→ **GOAL OF THE EXERCISE**:
Carry on the text about Katie Hurlbut and the Bereaved Parent Mentor Program, picking up right after its final sentence.

→ **TEXT PROVIDED**:
▶

The first year after losing her 7-week-old daughter, Ella Grace, Katie Hurlbut felt especially isolated and alone.

Ella’s surviving twin sister was home from Texas Children’s Newborn Center, but still considered high-risk and required special care. Tending to her needs while also processing the grief of Ella’s passing was overwhelming.

“My main hope was to find a purpose for the pain that I was going through,” said Hurlbut, a nurse practitioner at Texas Children’s Pediatrics Humble-Atascocita. “What helped me most was helping other bereaved families. That’s how I could move forward.”

Intent on bringing something positive out of their experience, Hurlbut looked for opportunities to connect with Texas Children’s parents and families facing similar situations. For her first project, she raised funds to establish The Butterfly Room in the NICU at the Pavilion for Women – a private space, outfitted like a nursery, for bereaved families to say goodbye to their babies.

Three years later, Hurlbut and the Palliative Care team have now launched the Bereaved Parent Mentor Program to provide another source of comfort and support for families mourning unimaginable loss.

◀

→ **Records from a collection**:
▶

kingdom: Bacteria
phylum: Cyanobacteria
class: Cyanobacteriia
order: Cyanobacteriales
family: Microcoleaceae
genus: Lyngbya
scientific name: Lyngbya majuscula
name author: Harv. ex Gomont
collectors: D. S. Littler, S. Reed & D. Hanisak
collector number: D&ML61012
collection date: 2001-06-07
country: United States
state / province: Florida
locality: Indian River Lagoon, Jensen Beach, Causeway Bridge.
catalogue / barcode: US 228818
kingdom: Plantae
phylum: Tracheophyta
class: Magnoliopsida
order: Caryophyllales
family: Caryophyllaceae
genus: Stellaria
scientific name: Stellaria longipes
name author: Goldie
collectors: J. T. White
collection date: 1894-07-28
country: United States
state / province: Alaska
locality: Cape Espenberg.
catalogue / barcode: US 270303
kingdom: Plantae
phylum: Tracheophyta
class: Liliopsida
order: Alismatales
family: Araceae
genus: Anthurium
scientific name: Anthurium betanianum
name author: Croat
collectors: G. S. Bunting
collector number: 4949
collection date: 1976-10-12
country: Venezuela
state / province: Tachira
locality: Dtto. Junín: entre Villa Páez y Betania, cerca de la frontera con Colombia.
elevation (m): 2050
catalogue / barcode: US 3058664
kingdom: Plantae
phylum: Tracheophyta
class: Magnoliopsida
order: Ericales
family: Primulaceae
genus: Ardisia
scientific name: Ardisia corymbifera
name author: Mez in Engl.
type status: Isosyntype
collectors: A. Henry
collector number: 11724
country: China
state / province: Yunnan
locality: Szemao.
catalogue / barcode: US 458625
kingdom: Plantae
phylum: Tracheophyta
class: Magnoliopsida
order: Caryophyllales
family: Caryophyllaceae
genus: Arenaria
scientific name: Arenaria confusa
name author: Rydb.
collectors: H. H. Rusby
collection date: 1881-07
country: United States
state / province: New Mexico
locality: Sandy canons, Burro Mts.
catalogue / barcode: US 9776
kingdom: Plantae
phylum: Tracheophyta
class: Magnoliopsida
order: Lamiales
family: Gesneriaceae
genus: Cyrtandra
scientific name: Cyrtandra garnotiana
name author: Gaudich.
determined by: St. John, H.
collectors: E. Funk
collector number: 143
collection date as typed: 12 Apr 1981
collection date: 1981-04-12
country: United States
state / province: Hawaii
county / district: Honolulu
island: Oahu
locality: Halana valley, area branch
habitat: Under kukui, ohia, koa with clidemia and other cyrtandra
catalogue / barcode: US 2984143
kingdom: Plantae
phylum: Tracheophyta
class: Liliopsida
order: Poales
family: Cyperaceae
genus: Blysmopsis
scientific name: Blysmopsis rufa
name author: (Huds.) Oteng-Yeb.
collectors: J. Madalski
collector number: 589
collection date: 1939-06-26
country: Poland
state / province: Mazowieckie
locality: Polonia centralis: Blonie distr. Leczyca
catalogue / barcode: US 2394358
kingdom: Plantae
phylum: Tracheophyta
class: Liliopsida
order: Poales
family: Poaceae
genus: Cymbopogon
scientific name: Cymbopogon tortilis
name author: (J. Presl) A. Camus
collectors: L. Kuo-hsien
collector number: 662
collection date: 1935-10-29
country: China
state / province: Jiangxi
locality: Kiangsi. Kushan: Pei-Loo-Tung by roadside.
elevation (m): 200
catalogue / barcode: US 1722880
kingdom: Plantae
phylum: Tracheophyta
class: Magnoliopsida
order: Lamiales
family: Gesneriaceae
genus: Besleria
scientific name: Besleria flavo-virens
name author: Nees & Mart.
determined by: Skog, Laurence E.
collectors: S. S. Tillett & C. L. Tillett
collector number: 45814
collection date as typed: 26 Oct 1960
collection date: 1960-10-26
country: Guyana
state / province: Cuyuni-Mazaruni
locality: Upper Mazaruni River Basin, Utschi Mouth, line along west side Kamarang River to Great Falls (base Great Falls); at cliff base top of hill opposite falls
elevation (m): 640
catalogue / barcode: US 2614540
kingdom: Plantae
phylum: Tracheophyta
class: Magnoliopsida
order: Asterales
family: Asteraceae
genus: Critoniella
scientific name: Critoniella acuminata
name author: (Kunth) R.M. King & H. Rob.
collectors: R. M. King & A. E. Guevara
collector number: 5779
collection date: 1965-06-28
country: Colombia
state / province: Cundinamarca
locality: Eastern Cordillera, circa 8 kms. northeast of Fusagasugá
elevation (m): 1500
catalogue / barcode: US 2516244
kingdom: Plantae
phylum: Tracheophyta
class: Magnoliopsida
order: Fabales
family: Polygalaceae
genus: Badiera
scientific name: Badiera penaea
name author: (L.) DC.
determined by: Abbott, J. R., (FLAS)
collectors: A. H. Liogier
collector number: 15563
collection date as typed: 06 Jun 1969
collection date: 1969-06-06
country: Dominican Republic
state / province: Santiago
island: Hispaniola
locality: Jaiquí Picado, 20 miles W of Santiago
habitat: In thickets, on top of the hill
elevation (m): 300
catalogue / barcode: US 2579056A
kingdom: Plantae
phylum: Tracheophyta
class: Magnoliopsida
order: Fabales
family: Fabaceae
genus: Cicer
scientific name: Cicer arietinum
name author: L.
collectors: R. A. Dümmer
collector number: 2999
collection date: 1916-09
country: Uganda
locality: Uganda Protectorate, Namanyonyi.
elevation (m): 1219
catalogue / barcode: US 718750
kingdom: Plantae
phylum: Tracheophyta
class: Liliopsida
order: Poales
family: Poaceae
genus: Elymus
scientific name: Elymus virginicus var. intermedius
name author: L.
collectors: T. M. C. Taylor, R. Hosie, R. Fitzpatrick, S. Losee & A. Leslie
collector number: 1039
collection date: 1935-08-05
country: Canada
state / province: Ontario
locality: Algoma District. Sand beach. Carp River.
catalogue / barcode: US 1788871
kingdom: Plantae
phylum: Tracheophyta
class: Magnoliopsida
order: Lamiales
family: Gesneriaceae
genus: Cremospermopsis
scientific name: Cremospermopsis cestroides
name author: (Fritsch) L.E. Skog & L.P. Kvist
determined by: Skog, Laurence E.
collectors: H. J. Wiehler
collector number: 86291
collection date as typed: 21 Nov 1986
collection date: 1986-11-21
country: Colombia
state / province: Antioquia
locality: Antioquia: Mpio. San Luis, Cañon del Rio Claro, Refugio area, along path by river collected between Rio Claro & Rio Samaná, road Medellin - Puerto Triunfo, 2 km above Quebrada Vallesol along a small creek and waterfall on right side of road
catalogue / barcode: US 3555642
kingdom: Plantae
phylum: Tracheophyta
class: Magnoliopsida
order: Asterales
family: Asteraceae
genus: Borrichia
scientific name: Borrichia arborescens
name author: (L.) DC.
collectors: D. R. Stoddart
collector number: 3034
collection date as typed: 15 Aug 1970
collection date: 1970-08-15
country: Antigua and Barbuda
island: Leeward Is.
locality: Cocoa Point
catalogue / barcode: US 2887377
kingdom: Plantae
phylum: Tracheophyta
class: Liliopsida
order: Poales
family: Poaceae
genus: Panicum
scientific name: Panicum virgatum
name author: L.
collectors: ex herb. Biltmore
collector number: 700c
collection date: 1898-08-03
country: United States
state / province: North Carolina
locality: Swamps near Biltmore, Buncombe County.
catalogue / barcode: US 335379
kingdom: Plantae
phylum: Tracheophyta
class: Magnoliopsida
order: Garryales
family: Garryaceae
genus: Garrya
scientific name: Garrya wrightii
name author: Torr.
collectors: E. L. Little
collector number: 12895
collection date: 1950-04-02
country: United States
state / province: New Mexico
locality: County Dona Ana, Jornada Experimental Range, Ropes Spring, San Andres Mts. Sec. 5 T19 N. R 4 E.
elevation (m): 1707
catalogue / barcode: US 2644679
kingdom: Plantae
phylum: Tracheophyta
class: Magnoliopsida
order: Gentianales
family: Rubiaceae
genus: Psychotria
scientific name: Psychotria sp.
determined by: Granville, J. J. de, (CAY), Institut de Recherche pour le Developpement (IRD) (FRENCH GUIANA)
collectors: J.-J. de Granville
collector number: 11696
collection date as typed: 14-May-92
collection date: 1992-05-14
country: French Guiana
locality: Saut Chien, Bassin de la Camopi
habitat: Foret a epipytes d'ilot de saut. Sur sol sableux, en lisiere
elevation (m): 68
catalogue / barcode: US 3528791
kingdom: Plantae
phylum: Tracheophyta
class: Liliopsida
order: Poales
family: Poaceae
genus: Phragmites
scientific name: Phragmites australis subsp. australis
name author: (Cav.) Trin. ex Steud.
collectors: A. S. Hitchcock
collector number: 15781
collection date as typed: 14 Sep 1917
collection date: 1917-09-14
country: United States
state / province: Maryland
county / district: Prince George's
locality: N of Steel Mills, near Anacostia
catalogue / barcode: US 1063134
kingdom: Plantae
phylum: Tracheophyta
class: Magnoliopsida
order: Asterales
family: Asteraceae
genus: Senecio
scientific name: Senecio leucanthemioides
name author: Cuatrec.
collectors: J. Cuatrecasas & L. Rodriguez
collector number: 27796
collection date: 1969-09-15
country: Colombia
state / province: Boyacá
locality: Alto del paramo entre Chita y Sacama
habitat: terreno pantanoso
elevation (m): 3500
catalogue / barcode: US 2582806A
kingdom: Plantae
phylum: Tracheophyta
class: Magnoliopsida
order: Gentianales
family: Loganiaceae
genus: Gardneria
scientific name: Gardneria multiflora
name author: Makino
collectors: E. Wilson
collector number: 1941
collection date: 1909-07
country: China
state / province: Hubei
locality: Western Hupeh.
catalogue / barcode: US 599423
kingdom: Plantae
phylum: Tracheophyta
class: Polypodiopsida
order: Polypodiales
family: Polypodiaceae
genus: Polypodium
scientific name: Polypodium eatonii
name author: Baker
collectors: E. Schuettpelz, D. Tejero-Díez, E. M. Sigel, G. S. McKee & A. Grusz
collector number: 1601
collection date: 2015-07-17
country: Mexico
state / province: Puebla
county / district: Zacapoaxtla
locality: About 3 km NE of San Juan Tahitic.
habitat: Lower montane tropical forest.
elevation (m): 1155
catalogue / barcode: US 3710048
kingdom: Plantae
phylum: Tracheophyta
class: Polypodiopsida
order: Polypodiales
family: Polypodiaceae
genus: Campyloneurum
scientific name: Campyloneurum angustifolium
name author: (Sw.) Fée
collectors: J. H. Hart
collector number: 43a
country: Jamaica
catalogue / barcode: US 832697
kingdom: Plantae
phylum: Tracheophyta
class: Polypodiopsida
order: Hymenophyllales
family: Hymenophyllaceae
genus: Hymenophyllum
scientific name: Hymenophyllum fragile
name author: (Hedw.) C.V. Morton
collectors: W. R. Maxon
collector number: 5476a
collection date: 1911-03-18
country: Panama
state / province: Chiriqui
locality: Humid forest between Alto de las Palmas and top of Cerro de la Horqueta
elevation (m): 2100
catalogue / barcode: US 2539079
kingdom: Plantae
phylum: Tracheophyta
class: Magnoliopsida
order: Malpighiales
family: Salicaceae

◀

→ **RESULT**:
“No parent should ever have to walk through grief alone,” Hurlbut said. “We want them to know it is possible to survive a loss like this. Your life can go on, and it can be something that has purpose and meaning.”

Bringing the program to life

Several times after The Butterfly Room opened, Hurlbut found herself speaking with heartbroken parents whose babies were nearing end of life. She realized how much she would have appreciated having another bereaved parent to talk to during that first harrowing year of grieving Ella, and resolved to bring the idea of a mentor program to NICU leaders.

Taryn Schuelke, who had taken on the role of Grief and Bereavement Specialist in 2016, became Hurlbut’s partner in the effort. She believed the Bereaved Parent Mentor Program would be a perfect fit for the goals of the Palliative Care Service, and was thrilled her leaders immediately acknowledged the need and pledged support.

“It’s such a sacred experience to work with these families,” Schuelke said. “When they leave the hospital without their children, it’s a devastating shock. This is a very tender and delicate time for them; they’re lost and overwhelmed. This mentor program truly provides a service that is necessary. It bridges the gap and helps tie families back into their community.”

With guidance from experts at St. Jude’s Children’s Research Hospital, Hurlbut and Schuelke designed a mentor program for Texas Children’s that draws volunteers from the Palliative Care Family Advisory Council. Mentors complete extensive training to prepare for the different situations and perspectives they may encounter.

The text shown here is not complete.